▶ **WHAT TO DO**
Wherever "administrasi" occurs in the entries, copy the line that holds it.

________________________

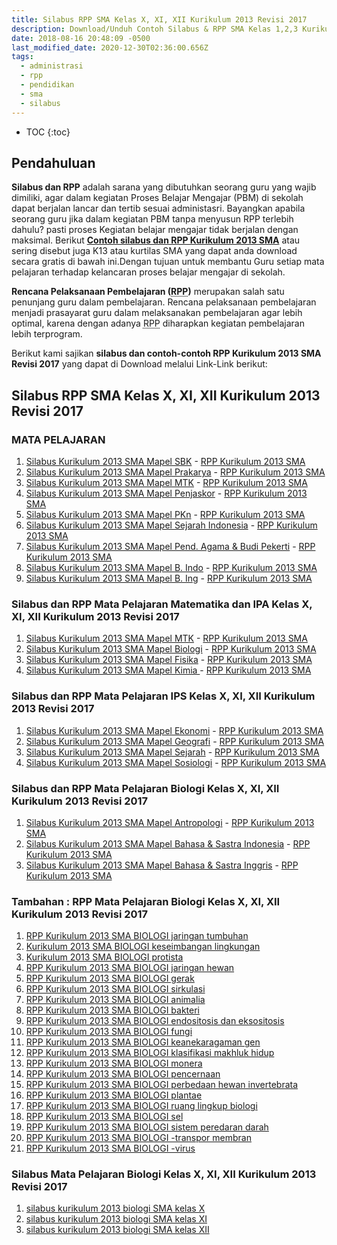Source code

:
 ```yaml
---
title: Silabus RPP SMA Kelas X, XI, XII Kurikulum 2013 Revisi 2017
description: Download/Unduh Contoh Silabus & RPP SMA Kelas 1,2,3 Kurikulum 2013 Revisi 2017.
date: 2018-08-16 20:48:09 -0500
last_modified_date: 2020-12-30T02:36:00.656Z
tags:
  - administrasi
  - rpp
  - pendidikan
  - sma
  - silabus
---
```

* TOC
{:toc}


## Pendahuluan
**Silabus dan RPP** adalah sarana yang dibutuhkan seorang guru yang wajib dimiliki, agar dalam kegiatan Proses Belajar Mengajar (PBM) di sekolah dapat berjalan lancar dan tertib sesuai administasri. Bayangkan apabila seorang guru jika dalam kegiatan PBM tanpa menyusun RPP terlebih dahulu? pasti proses Kegiatan belajar mengajar tidak berjalan dengan maksimal. Berikut **[Contoh silabus dan RPP Kurikulum 2013 SMA](/administrasi/silabus-rpp-sma-kelas-1-2-3-revisi-2017 "silabus dan RPP Kurikulum 2013 SMA")** atau sering disebut juga K13 atau kurtilas SMA yang dapat anda download secara gratis di bawah ini.Dengan tujuan untuk membantu Guru setiap mata pelajaran terhadap kelancaran proses belajar mengajar di sekolah.

**Rencana Pelaksanaan Pembelajaran (<acronym title="Rencana Pelaksanaan Pembelajaran">RPP</acronym>)** merupakan salah satu penunjang guru dalam pembelajaran. Rencana pelaksanaan pembelajaran menjadi prasayarat guru dalam melaksanakan pembelajaran agar lebih optimal, karena dengan adanya <acronym title="Rencana Pelaksanaan Pembelajaran">RPP</acronym> diharapkan kegiatan pembelajaran lebih terprogram. 

Berikut kami sajikan **silabus dan contoh-contoh RPP Kurikulum 2013 SMA Revisi 2017** yang dapat di Download melalui Link-Link berikut:

## Silabus RPP SMA Kelas X, XI, XII Kurikulum 2013 Revisi 2017
### MATA PELAJARAN
1. <a href="https://docs.google.com/uc?export=download&id=0B1jLiZcJvPG7Nl9nSnc2WG5nczg" rel="nofollow"  title="Silabus dan RPP SMA Kelas  X, XI, XII" target="_blank">Silabus Kurikulum 2013 SMA Mapel SBK</a> - <a href="https://docs.google.com/uc?export=download&id=0B1jLiZcJvPG7UXNzQ1g0MHFULUU" rel="nofollow"  title="Silabus dan RPP SMA Kelas  X, XI, XII" target="_blank">RPP Kurikulum 2013 SMA</a>
2. <a href="https://docs.google.com/uc?export=download&id=0B1jLiZcJvPG7X1ctZkhhVTAzSkk" rel="nofollow"  title="Silabus dan RPP SMA Kelas  X, XI, XII" target="_blank">Silabus Kurikulum 2013 SMA Mapel Prakarya</a> - <a href="https://docs.google.com/uc?export=download&id=0B1jLiZcJvPG7bXRzR3ZIdW1FVE0" rel="nofollow"  title="Silabus dan RPP SMA Kelas  X, XI, XII" target="_blank">RPP Kurikulum 2013 SMA</a>
3. <a href="https://docs.google.com/uc?export=download&id=0B1jLiZcJvPG7cUxpSDBUTUxqTUU" rel="nofollow"  title="Silabus dan RPP SMA Kelas  X, XI, XII" target="_blank">Silabus Kurikulum 2013 SMA Mapel MTK</a>  - <a href="https://docs.google.com/uc?export=download&id=0B1jLiZcJvPG7eWhSdTRNdVpYYWs" rel="nofollow"  title="Silabus dan RPP SMA Kelas  X, XI, XII" target="_blank">RPP Kurikulum 2013 SMA</a>
4. <a href="https://docs.google.com/uc?export=download&id=0B1jLiZcJvPG7MFQ5NG5SQWZUWTQ" rel="nofollow"  title="Silabus dan RPP SMA Kelas  X, XI, XII" target="_blank">Silabus Kurikulum 2013 SMA Mapel Penjaskor</a> - <a href="https://docs.google.com/uc?export=download&id=0B1jLiZcJvPG7ci1hdUtycThyS1k" rel="nofollow"  title="Silabus dan RPP SMA Kelas  X, XI, XII" target="_blank">RPP Kurikulum 2013 SMA</a>
5. <a href="https://docs.google.com/uc?export=download&id=0B1jLiZcJvPG7R1NUX3FtNWttazg" rel="nofollow"  title="Silabus dan RPP SMA Kelas  X, XI, XII" target="_blank">Silabus Kurikulum 2013 SMA Mapel PKn</a>  - <a href="https://docs.google.com/uc?export=download&id=0B1jLiZcJvPG7Q3BsbGFSd2diNlU" rel="nofollow"  title="Silabus dan RPP SMA Kelas  X, XI, XII" target="_blank">RPP Kurikulum 2013 SMA</a>
6. <a href="https://docs.google.com/uc?export=download&id=0B1jLiZcJvPG7dVhTbVQ1ZjRtMXM" rel="nofollow"  title="Silabus dan RPP SMA Kelas  X, XI, XII" target="_blank">Silabus Kurikulum 2013 SMA Mapel Sejarah Indonesia</a>  - <a href="https://docs.google.com/uc?export=download&id=0B1jLiZcJvPG7bkU0aTVGUFIxWGM" rel="nofollow"  title="Silabus dan RPP SMA Kelas  X, XI, XII" target="_blank">RPP Kurikulum 2013 SMA</a>
7. <a href="https://docs.google.com/uc?export=download&id=0B1jLiZcJvPG7WnR6NDRRVTFTYTQ" rel="nofollow"  title="Silabus dan RPP SMA Kelas  X, XI, XII" target="_blank">Silabus Kurikulum 2013 SMA Mapel Pend. Agama &amp; Budi Pekerti</a> - <a href="https://docs.google.com/uc?export=download&id=0B1jLiZcJvPG7blNRaGE5YzhHSjQ" rel="nofollow"  title="Silabus dan RPP SMA Kelas  X, XI, XII" target="_blank">RPP Kurikulum 2013 SMA</a>
8. <a href="https://docs.google.com/uc?export=download&id=0B1jLiZcJvPG7alllLXRCYVhTZDQ" rel="nofollow"  title="Silabus dan RPP SMA Kelas  X, XI, XII" target="_blank">Silabus Kurikulum 2013 SMA Mapel B. Indo</a>  - <a href="https://docs.google.com/uc?export=download&id=0B1jLiZcJvPG7UjdZYnpWdV9LS2c" rel="nofollow"  title="Silabus dan RPP SMA Kelas  X, XI, XII" target="_blank">RPP Kurikulum 2013 SMA</a>
9. <a href="https://docs.google.com/uc?export=download&id=0B1jLiZcJvPG7VTJUQ0o2aWVKMnc" rel="nofollow"  title="Silabus dan RPP SMA Kelas  X, XI, XII" target="_blank">Silabus Kurikulum 2013 SMA Mapel B. Ing</a> - <a href="https://docs.google.com/uc?export=download&id=0B1jLiZcJvPG7YWh5TDhSYUNsOFE" rel="nofollow"  title="Silabus dan RPP SMA Kelas  X, XI, XII" target="_blank">RPP Kurikulum 2013 SMA</a>

### Silabus dan RPP Mata Pelajaran Matematika dan IPA Kelas X, XI, XII Kurikulum 2013 Revisi 2017
1. <a href="https://docs.google.com/uc?export=download&id=0B1jLiZcJvPG7OV9nR3JYQ2Y1cGc" rel="nofollow"  title="Silabus dan RPP SMA Kelas  X, XI, XII" target="_blank">Silabus Kurikulum 2013 SMA Mapel MTK</a> - <a href="https://docs.google.com/uc?export=download&id=0B1jLiZcJvPG7eWhSdTRNdVpYYWs" rel="nofollow"  title="Silabus dan RPP SMA Kelas  X, XI, XII" target="_blank">RPP Kurikulum 2013 SMA</a>
2. <a href="https://docs.google.com/uc?export=download&id=0B1jLiZcJvPG7ck1qX1dvblNkZm8" rel="nofollow"  title="Silabus dan RPP SMA Kelas  X, XI, XII" target="_blank">Silabus Kurikulum 2013 SMA Mapel Biologi</a>  - <a href="https://docs.google.com/uc?export=download&id=0B1jLiZcJvPG7b0wwYmdkMllkelE" rel="nofollow"  title="Silabus dan RPP SMA Kelas  X, XI, XII" target="_blank">RPP Kurikulum 2013 SMA</a>
3. <a href="https://docs.google.com/uc?export=download&id=0B1jLiZcJvPG7RkJSQkNoQlFOdGM" rel="nofollow"  title="Silabus dan RPP SMA Kelas  X, XI, XII" target="_blank">Silabus Kurikulum 2013 SMA Mapel Fisika</a>  - <a href="https://docs.google.com/uc?export=download&id=0B1jLiZcJvPG7UXp5MTE2d2ctTmc" rel="nofollow"  title="Silabus dan RPP SMA Kelas  X, XI, XII" target="_blank">RPP Kurikulum 2013 SMA </a>
4. <a href="https://docs.google.com/uc?export=download&id=0B1jLiZcJvPG7aWdtV2tCY1RxRG8" rel="nofollow"  title="Silabus dan RPP SMA Kelas  X, XI, XII" target="_blank">Silabus Kurikulum 2013 SMA Mapel Kimia </a> - <a href="https://docs.google.com/uc?export=download&id=0B1jLiZcJvPG7UEpnbmxYNTNGRHM" rel="nofollow"  title="Silabus dan RPP SMA Kelas  X, XI, XII" target="_blank">RPP Kurikulum 2013 SMA</a>

### Silabus dan RPP Mata Pelajaran IPS Kelas X, XI, XII Kurikulum 2013 Revisi 2017
1. <a href="https://docs.google.com/uc?export=download&id=0B1jLiZcJvPG7ajd2Ml9yUUVYeXc" rel="nofollow"  title="Silabus dan RPP SMA Kelas  X, XI, XII" target="_blank">Silabus Kurikulum 2013 SMA Mapel Ekonomi</a> - <a href="https://docs.google.com/uc?export=download&id=0B1jLiZcJvPG7VVY0anZQM2pyUWc" rel="nofollow"  title="Silabus dan RPP SMA Kelas  X, XI, XII" target="_blank">RPP Kurikulum 2013 SMA</a>
2. <a href="https://docs.google.com/uc?export=download&id=0B1jLiZcJvPG7eEJIZnVqbVpmTnM" rel="nofollow"  title="Silabus dan RPP SMA Kelas  X, XI, XII" target="_blank">Silabus Kurikulum 2013 SMA Mapel Geografi</a> - <a href="https://docs.google.com/uc?export=download&id=0B1jLiZcJvPG7am1Pd2RnU3FfUE0" rel="nofollow"  title="Silabus dan RPP SMA Kelas  X, XI, XII" target="_blank">RPP Kurikulum 2013 SMA </a>
3. <a href="https://docs.google.com/uc?export=download&id=0B1jLiZcJvPG7eDM0SG1zQkhTckk" rel="nofollow"  title="Silabus dan RPP SMA Kelas  X, XI, XII" target="_blank">Silabus Kurikulum 2013 SMA Mapel Sejarah</a>  - <a href="https://docs.google.com/uc?export=download&id=0B1jLiZcJvPG7bkU0aTVGUFIxWGM" rel="nofollow"  title="Silabus dan RPP SMA Kelas  X, XI, XII" target="_blank">RPP Kurikulum 2013 SMA</a>
4. <a href="https://docs.google.com/uc?export=download&id=0B1jLiZcJvPG7bW9GSlBaQTVxX1E" rel="nofollow"  title="Silabus dan RPP SMA Kelas  X, XI, XII" target="_blank">Silabus Kurikulum 2013 SMA Mapel Sosiologi</a>  - <a href="https://docs.google.com/uc?export=download&id=0B1jLiZcJvPG7UDhxY21FM1ZTenc" rel="nofollow"  title="Silabus dan RPP SMA Kelas  X, XI, XII" target="_blank">RPP Kurikulum 2013 SMA</a>

### Silabus dan RPP Mata Pelajaran Biologi Kelas X, XI, XII Kurikulum 2013 Revisi 2017
1. <a href="https://docs.google.com/uc?export=download&id=0B1jLiZcJvPG7SXd3RzhyeVJaTTg" rel="nofollow"  title="Silabus dan RPP SMA Kelas  X, XI, XII" target="_blank">Silabus Kurikulum 2013 SMA Mapel Antropologi</a> - <a href="https://docs.google.com/uc?export=download&id=0B1jLiZcJvPG7cUVhd3k5a2trQjQ" rel="nofollow"  title="Silabus dan RPP SMA Kelas  X, XI, XII" target="_blank">RPP Kurikulum 2013 SMA</a> 
2. <a href="https://docs.google.com/uc?export=download&id=0B1jLiZcJvPG7RkphaFVJTGRhOWM" rel="nofollow"  title="Silabus dan RPP SMA Kelas  X, XI, XII" target="_blank">Silabus Kurikulum 2013 SMA Mapel Bahasa &amp; Sastra Indonesia</a>  - <a href="https://docs.google.com/uc?export=download&id=0B1jLiZcJvPG7UjdZYnpWdV9LS2c" rel="nofollow"  title="Silabus dan RPP SMA Kelas  X, XI, XII" target="_blank">RPP Kurikulum 2013 SMA </a>
3. <a href="https://docs.google.com/uc?export=download&id=0B1jLiZcJvPG7R0N4a2hJY0hiNWs" rel="nofollow"  title="Silabus dan RPP SMA Kelas  X, XI, XII" target="_blank">Silabus Kurikulum 2013 SMA Mapel Bahasa &amp; Sastra Inggris</a>  - <a href="https://docs.google.com/uc?export=download&id=0B1jLiZcJvPG7TjJKVkFaTHY5cjg" rel="nofollow"  title="Silabus dan RPP SMA Kelas  X, XI, XII" target="_blank">RPP Kurikulum 2013 SMA </a>

### Tambahan : RPP Mata Pelajaran Biologi Kelas X, XI, XII Kurikulum 2013 Revisi 2017
1. <a href="https://docs.google.com/uc?export=download&id=0B1jLiZcJvPG7V0NsOGZ0RWhFMTg" rel="nofollow"  title="Silabus dan RPP SMA Kelas  X, XI, XII" target="_blank">RPP Kurikulum 2013 SMA BIOLOGI  jaringan tumbuhan</a>
2. <a href="https://docs.google.com/uc?export=download&id=0B1jLiZcJvPG7alpmRkZTaVRaSWM" rel="nofollow"  title="Silabus dan RPP SMA Kelas  X, XI, XII" target="_blank">Kurikulum 2013 SMA BIOLOGI  keseimbangan lingkungan</a>
3. <a href="https://docs.google.com/uc?export=download&id=0B1jLiZcJvPG7Zl9kVUVLTkZ4X0E" rel="nofollow"  title="Silabus dan RPP SMA Kelas  X, XI, XII" target="_blank">Kurikulum 2013 SMA BIOLOGI  protista</a>
4. <a href="https://docs.google.com/uc?export=download&id=0B1jLiZcJvPG7OXN0TGhrVHVJLVk" rel="nofollow"  title="Silabus dan RPP SMA Kelas  X, XI, XII" target="_blank">RPP Kurikulum 2013 SMA BIOLOGI  jaringan hewan</a>
5. <a href="https://docs.google.com/uc?export=download&id=0B1jLiZcJvPG7V2xadmEwdGk5REU" rel="nofollow"  title="Silabus dan RPP SMA Kelas  X, XI, XII" target="_blank">RPP Kurikulum 2013 SMA BIOLOGI  gerak</a>
6. <a href="https://docs.google.com/uc?export=download&id=0B1jLiZcJvPG7Z3lkN0dQbjYzVFk" rel="nofollow"  title="Silabus dan RPP SMA Kelas  X, XI, XII" target="_blank">RPP Kurikulum 2013 SMA BIOLOGI  sirkulasi</a>
7. <a href="https://docs.google.com/uc?export=download&id=0B1jLiZcJvPG7aFNnaHdWdVhWYTA" rel="nofollow"  title="Silabus dan RPP SMA Kelas  X, XI, XII" target="_blank">RPP Kurikulum 2013 SMA BIOLOGI  animalia</a>
8. <a href="https://docs.google.com/uc?export=download&id=0B1jLiZcJvPG7eXpYczluT2pWbVU" rel="nofollow"  title="Silabus dan RPP SMA Kelas  X, XI, XII" target="_blank">RPP Kurikulum 2013 SMA BIOLOGI  bakteri</a>
9. <a href="https://docs.google.com/uc?export=download&id=0B1jLiZcJvPG7X1U3ajZxb2xMZ3c" rel="nofollow"  title="Silabus dan RPP SMA Kelas  X, XI, XII" target="_blank">RPP Kurikulum 2013 SMA BIOLOGI  endositosis dan eksositosis</a>
10. <a href="https://docs.google.com/uc?export=download&id=0B1jLiZcJvPG7V3NDNG5Dbzktd1U" rel="nofollow"  title="Silabus dan RPP SMA Kelas  X, XI, XII" target="_blank">RPP Kurikulum 2013 SMA BIOLOGI  fungi</a>
11. <a href="https://docs.google.com/uc?export=download&id=0B1jLiZcJvPG7SUFua3VuVEwzdDg" rel="nofollow"  title="Silabus dan RPP SMA Kelas  X, XI, XII" target="_blank">RPP Kurikulum 2013 SMA BIOLOGI  keanekaragaman gen</a>
12. <a href="https://docs.google.com/uc?export=download&id=0B1jLiZcJvPG7aUZjUEdEMXJfc3M" rel="nofollow"  title="Silabus dan RPP SMA Kelas  X, XI, XII" target="_blank">RPP Kurikulum 2013 SMA BIOLOGI  klasifikasi makhluk hidup</a>
13. <a href="https://docs.google.com/uc?export=download&id=0B1jLiZcJvPG7R2ltNl9pSDNZZFU" rel="nofollow"  title="Silabus dan RPP SMA Kelas  X, XI, XII" target="_blank">RPP Kurikulum 2013 SMA BIOLOGI  monera</a>
14. <a href="https://docs.google.com/uc?export=download&id=0B1jLiZcJvPG7SndTNzBQY0RPd0U" rel="nofollow"  title="Silabus dan RPP SMA Kelas  X, XI, XII" target="_blank">RPP Kurikulum 2013 SMA BIOLOGI  pencernaan</a>
15. <a href="https://docs.google.com/uc?export=download&id=0B1jLiZcJvPG7eGJwZnVKcnd4aWM" rel="nofollow"  title="Silabus dan RPP SMA Kelas  X, XI, XII" target="_blank">RPP Kurikulum 2013 SMA BIOLOGI  perbedaan hewan invertebrata</a>
16. <a href="https://docs.google.com/uc?export=download&id=0B1jLiZcJvPG7ZXRFRmlzXzVDYXM" rel="nofollow"  title="Silabus dan RPP SMA Kelas  X, XI, XII" target="_blank">RPP Kurikulum 2013 SMA BIOLOGI  plantae</a>
17. <a href="https://docs.google.com/uc?export=download&id=0B1jLiZcJvPG7eHBFSzUtYmJCbWM" rel="nofollow"  title="Silabus dan RPP SMA Kelas  X, XI, XII" target="_blank">RPP Kurikulum 2013 SMA BIOLOGI  ruang lingkup biologi</a>
18. <a href="https://docs.google.com/uc?export=download&id=0B1jLiZcJvPG7MnktczFTcnpnM1k" rel="nofollow"  title="Silabus dan RPP SMA Kelas  X, XI, XII" target="_blank">RPP Kurikulum 2013 SMA BIOLOGI  sel</a>
19. <a href="https://docs.google.com/uc?export=download&id=0B1jLiZcJvPG7bHliNFBwbGN0Q0k" rel="nofollow"  title="Silabus dan RPP SMA Kelas  X, XI, XII" target="_blank">RPP Kurikulum 2013 SMA BIOLOGI  sistem peredaran darah </a>
20. <a href="https://docs.google.com/uc?export=download&id=0B1jLiZcJvPG7YmhMRjRHTEhya28" rel="nofollow"  title="Silabus dan RPP SMA Kelas  X, XI, XII" target="_blank">RPP Kurikulum 2013 SMA BIOLOGI -transpor membran </a>
21. <a href="https://docs.google.com/uc?export=download&id=0B1jLiZcJvPG7dnQ4MjZvNUpKZ2s" rel="nofollow"  title="Silabus dan RPP SMA Kelas  X, XI, XII" target="_blank">RPP Kurikulum 2013 SMA BIOLOGI -virus</a>

### Silabus Mata Pelajaran Biologi Kelas X, XI, XII Kurikulum 2013 Revisi 2017
1. <a href="https://docs.google.com/uc?export=download&id=0B1jLiZcJvPG7NjV3eTRLVXloLW8" rel="nofollow"  title="Silabus dan RPP SMA Kelas  X, XI, XII" target="_blank">silabus kurikulum 2013 biologi SMA kelas X</a>
2. <a href="https://docs.google.com/uc?export=download&id=0B1jLiZcJvPG7aXpUUVNkLWI2QlE" rel="nofollow"  title="Silabus dan RPP SMA Kelas  X, XI, XII" target="_blank">silabus kurikulum 2013 biologi SMA kelas XI</a>
3. <a href="https://docs.google.com/uc?export=download&id=0B1jLiZcJvPG7alBjTkFlWTFkc28" rel="nofollow"  title="Silabus dan RPP SMA Kelas  X, XI, XII" target="_blank">silabus kurikulum 2013 biologi SMA kelas XII</a>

________________________

▶ **RESPONSE BOX**
  - administrasi
**Silabus dan RPP** adalah sarana yang dibutuhkan seorang guru yang wajib dimiliki, agar dalam kegiatan Proses Belajar Mengajar (PBM) di sekolah dapat berjalan lancar dan tertib sesuai administasri. Bayangkan apabila seorang guru jika dalam kegiatan PBM tanpa menyusun RPP terlebih dahulu? pasti proses Kegiatan belajar mengajar tidak berjalan dengan maksimal. Berikut **[Contoh silabus dan RPP Kurikulum 2013 SMA](/administrasi/silabus-rpp-sma-kelas-1-2-3-revisi-2017 "silabus dan RPP Kurikulum 2013 SMA")** atau sering disebut juga K13 atau kurtilas SMA yang dapat anda download secara gratis di bawah ini.Dengan tujuan untuk membantu Guru setiap mata pelajaran terhadap kelancaran proses belajar mengajar di sekolah.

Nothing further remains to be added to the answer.